April Essay, In Late June

You Pays Your Nickel…

This morning, Dan and I drive to Medina, a western suburb. There, every Sunday from the first of May to the first of November — while the weather’s tolerable — the Lions Club sponsors a flea market in the parking lot of the Medina Ballroom. Mmmhmmm. A ballroom. You thought they’d gone the way of 8-track tapes.

For years my friend Margaret and I have driven ritually to Medina, as if to church.  In recent years, Dan has joined us. Margaret’s husband Dave isn’t so taken with cast-offs as the rest of us. He stays home and works the Times Sunday crossword puzzle.
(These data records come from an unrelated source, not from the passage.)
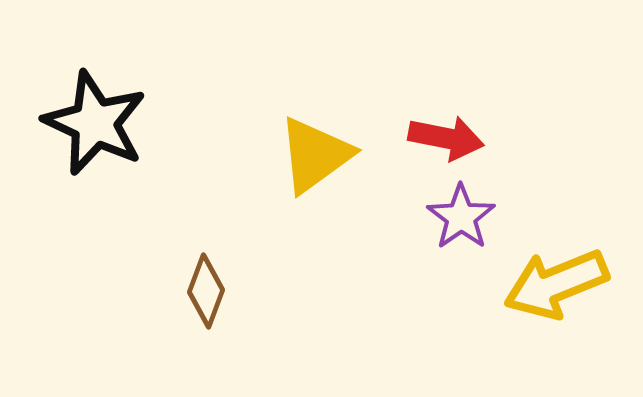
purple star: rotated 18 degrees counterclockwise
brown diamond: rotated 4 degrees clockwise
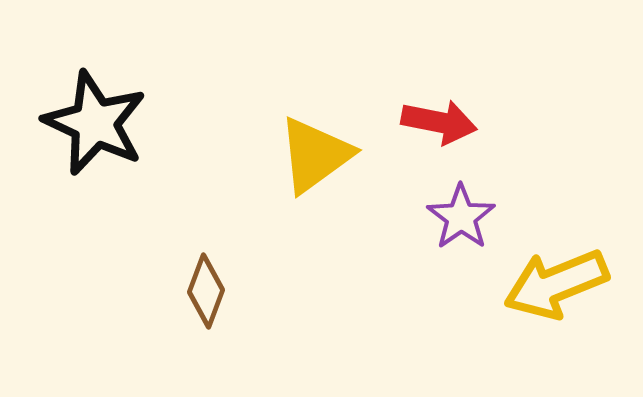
red arrow: moved 7 px left, 16 px up
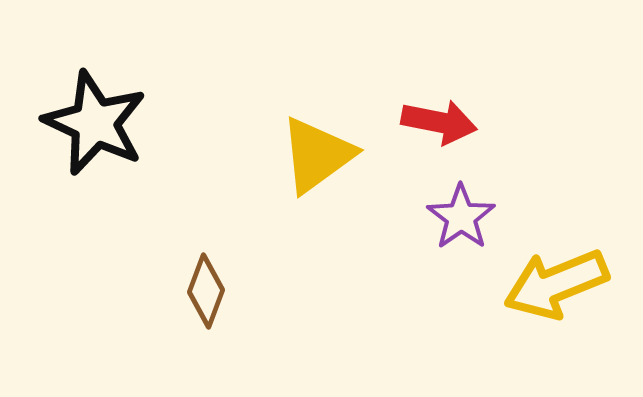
yellow triangle: moved 2 px right
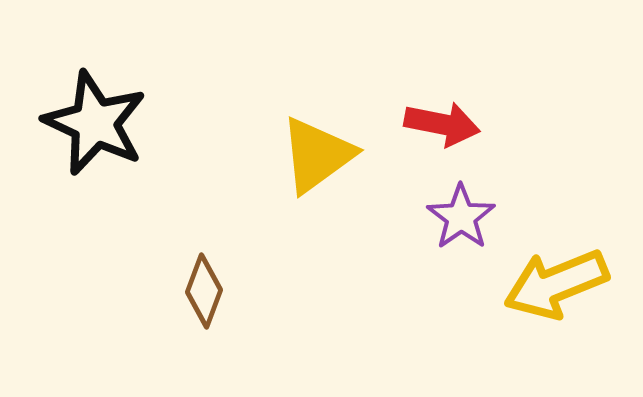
red arrow: moved 3 px right, 2 px down
brown diamond: moved 2 px left
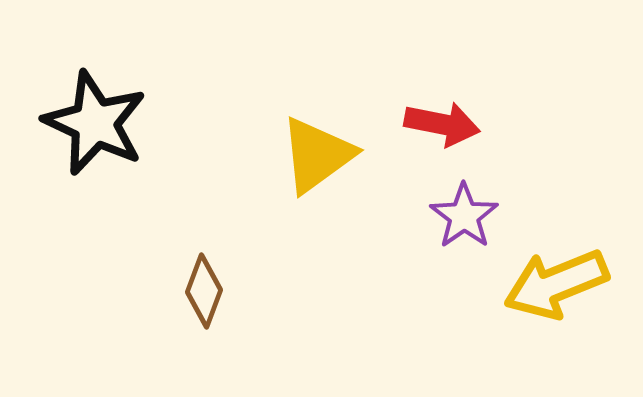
purple star: moved 3 px right, 1 px up
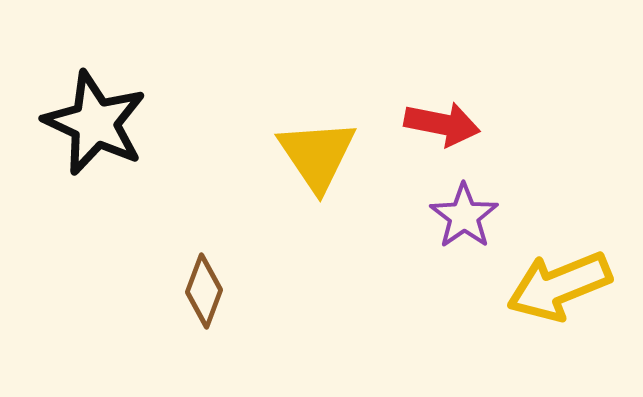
yellow triangle: rotated 28 degrees counterclockwise
yellow arrow: moved 3 px right, 2 px down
On this particular Sunday, Margaret can’t join us, as she is recovering from a knee replacement. Regarding which, do not buy a used car from someone who tells you, “It was a breeze. I was playing tennis the next week.”
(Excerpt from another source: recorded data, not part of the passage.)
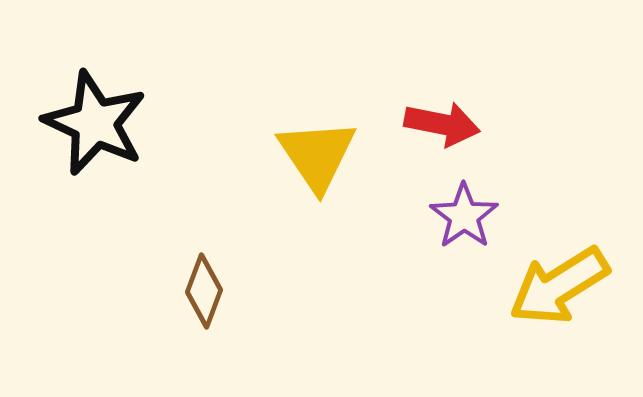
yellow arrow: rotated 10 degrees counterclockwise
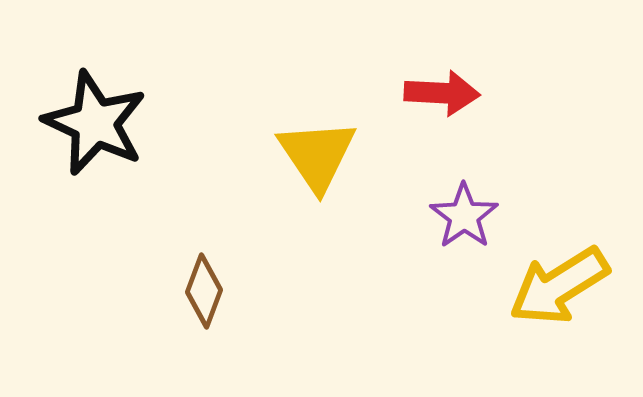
red arrow: moved 31 px up; rotated 8 degrees counterclockwise
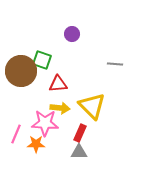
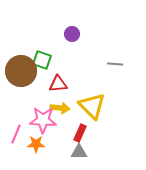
pink star: moved 2 px left, 3 px up
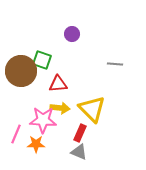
yellow triangle: moved 3 px down
gray triangle: rotated 24 degrees clockwise
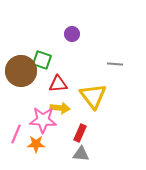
yellow triangle: moved 1 px right, 13 px up; rotated 8 degrees clockwise
gray triangle: moved 2 px right, 2 px down; rotated 18 degrees counterclockwise
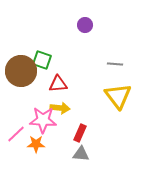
purple circle: moved 13 px right, 9 px up
yellow triangle: moved 25 px right
pink line: rotated 24 degrees clockwise
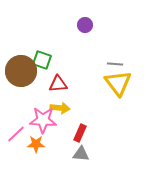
yellow triangle: moved 13 px up
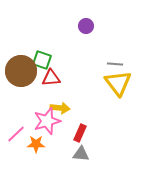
purple circle: moved 1 px right, 1 px down
red triangle: moved 7 px left, 6 px up
pink star: moved 4 px right, 1 px down; rotated 20 degrees counterclockwise
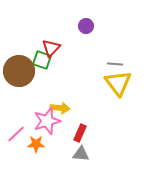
brown circle: moved 2 px left
red triangle: moved 30 px up; rotated 42 degrees counterclockwise
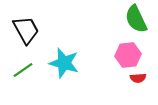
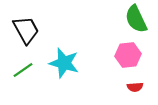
red semicircle: moved 3 px left, 9 px down
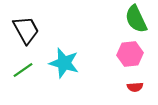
pink hexagon: moved 2 px right, 1 px up
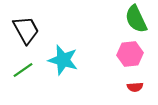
cyan star: moved 1 px left, 3 px up
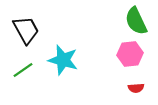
green semicircle: moved 2 px down
red semicircle: moved 1 px right, 1 px down
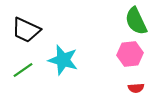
black trapezoid: rotated 144 degrees clockwise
Though we, too, are fond of the Times Sunday puzzle, Dan and I are drawn to cast-offs, he on the scavenge for LPs, I in pursuit of old books, amber glass and tapestries. I’ve come close to cornering the market for tapestries here in the Upper Midwest. All sizes, all shapes.

Not the latter-day ones, mind you, their colors too bright, their conditions too unabused. I’m looking for tapestries with character, tapestries that are old, faded, a little ravaged around the edges. Like me.
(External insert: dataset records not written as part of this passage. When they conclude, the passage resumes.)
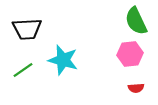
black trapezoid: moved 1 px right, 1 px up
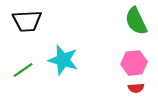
black trapezoid: moved 8 px up
pink hexagon: moved 4 px right, 9 px down
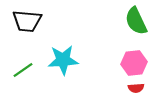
black trapezoid: rotated 8 degrees clockwise
cyan star: rotated 20 degrees counterclockwise
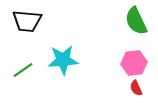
red semicircle: rotated 70 degrees clockwise
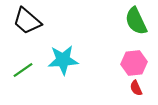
black trapezoid: rotated 36 degrees clockwise
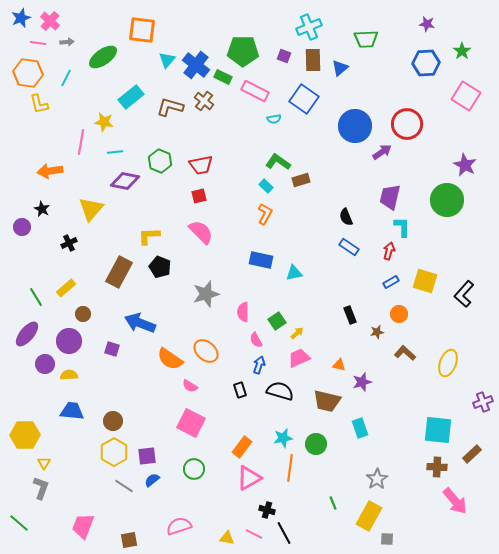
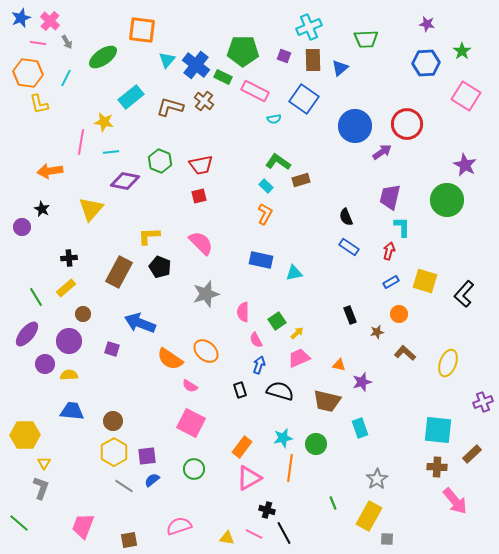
gray arrow at (67, 42): rotated 64 degrees clockwise
cyan line at (115, 152): moved 4 px left
pink semicircle at (201, 232): moved 11 px down
black cross at (69, 243): moved 15 px down; rotated 21 degrees clockwise
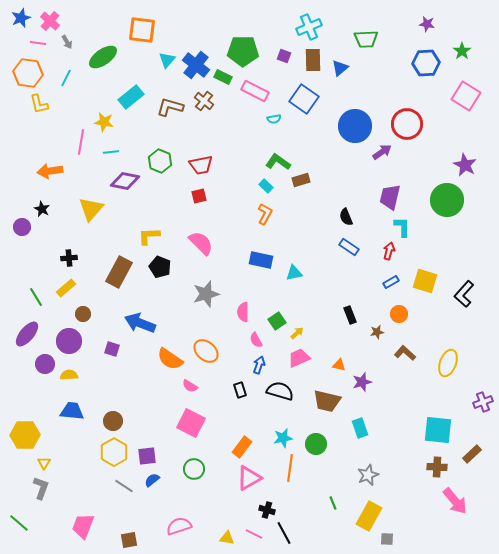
gray star at (377, 479): moved 9 px left, 4 px up; rotated 10 degrees clockwise
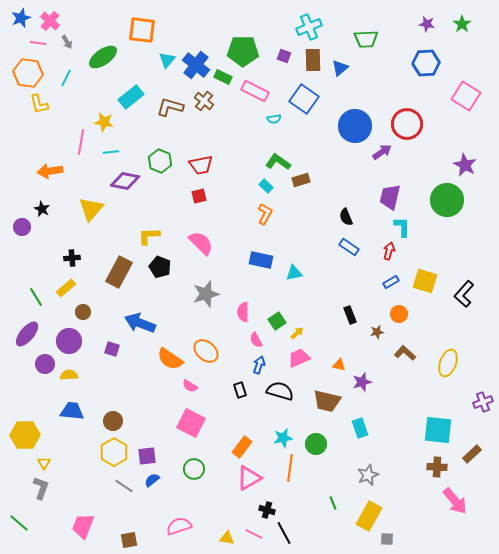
green star at (462, 51): moved 27 px up
black cross at (69, 258): moved 3 px right
brown circle at (83, 314): moved 2 px up
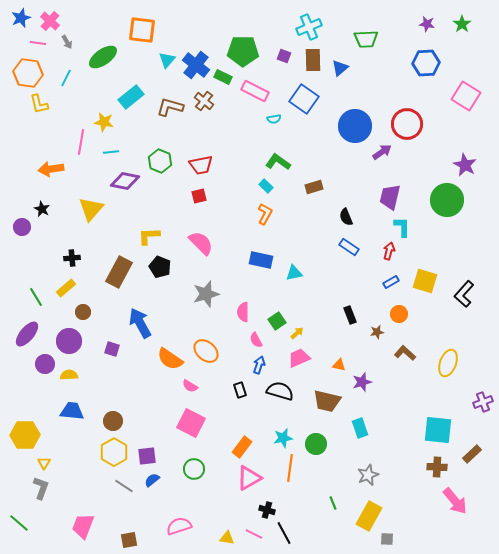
orange arrow at (50, 171): moved 1 px right, 2 px up
brown rectangle at (301, 180): moved 13 px right, 7 px down
blue arrow at (140, 323): rotated 40 degrees clockwise
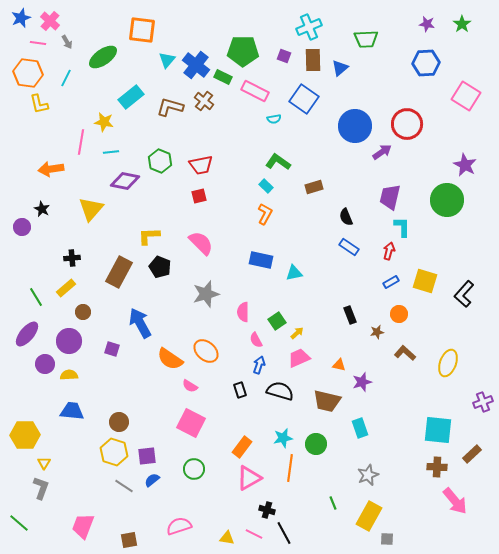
brown circle at (113, 421): moved 6 px right, 1 px down
yellow hexagon at (114, 452): rotated 12 degrees counterclockwise
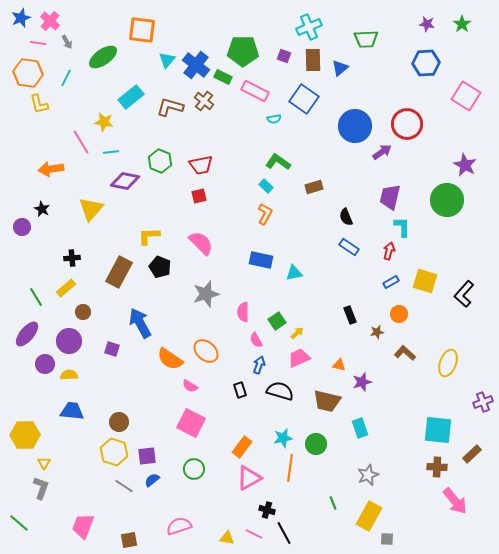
pink line at (81, 142): rotated 40 degrees counterclockwise
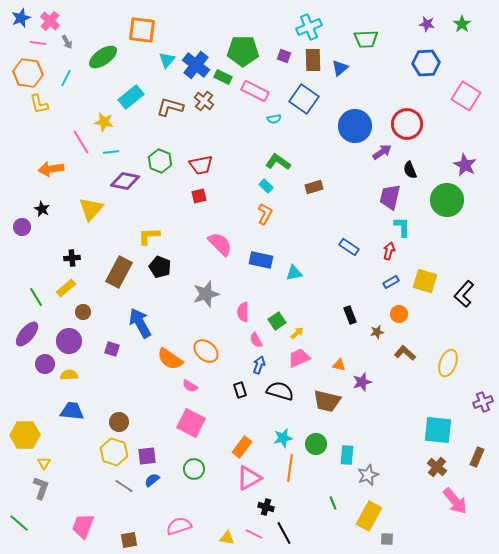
black semicircle at (346, 217): moved 64 px right, 47 px up
pink semicircle at (201, 243): moved 19 px right, 1 px down
cyan rectangle at (360, 428): moved 13 px left, 27 px down; rotated 24 degrees clockwise
brown rectangle at (472, 454): moved 5 px right, 3 px down; rotated 24 degrees counterclockwise
brown cross at (437, 467): rotated 36 degrees clockwise
black cross at (267, 510): moved 1 px left, 3 px up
What do I do with the tapestries? I cover pillows with them; use them as dresser scarves and table runners; protect chair seats with them. A large and unusually heavy one is floor covering in an alcove of our bedroom. The others find a restful home stacked in a cupboard, safe from moths, silverfish and other devastators until I call them forth.

And then! French courtiers in froufrou and escalator hair-do’s step into manicured nature fordanse et liaison; a weary doge wanders the canals of fifteenth-century Venice importuned by those who kneel to curry favor; under a relentless desert sun, Bedouin princes gather at an oasis, watering whiny camels, pitching tents, exchanging goods and tribal gossip; horsemen and hounds bound across swale and lea, through copse and spinney, in silent pursuit of a fox who, like Keats’ “unravished bride of quietness” remains forever beyond possession.

Breathes there an imagination so dilute or jaded that it can no longer weave itself into a timeworn tapestry, into the thin October spotlight of Venice, the milky incandescence of parc orbois?

Come with me down the aisles of cast-offs at the Medina flea market. But, first, a stop at the snack wagon for coffee and a raised, glazed doughnut. Now, then, we’ll begin at the upper end of the lot, where one usually finds larger furniture pieces mixed in with footstools, hoes and rakes, household utensils, vases and linens.

Here’s a basket of laundered and ironed vintage linens and, look, an old tapestry folded in among the rest. A shepherdess, her crook beside her, reclines among browsing sheep. Do you feel the laziness of the afternoon, the drowiness of the shepherdess? The stillness of the trees and clouds? Bees hum among tiny meadow flowers. What is out of sight, over there, beyond that gentle rise?

A shepherd with a pan pipe, you suggest? You’re certain this is your first visit to the Medina flea market?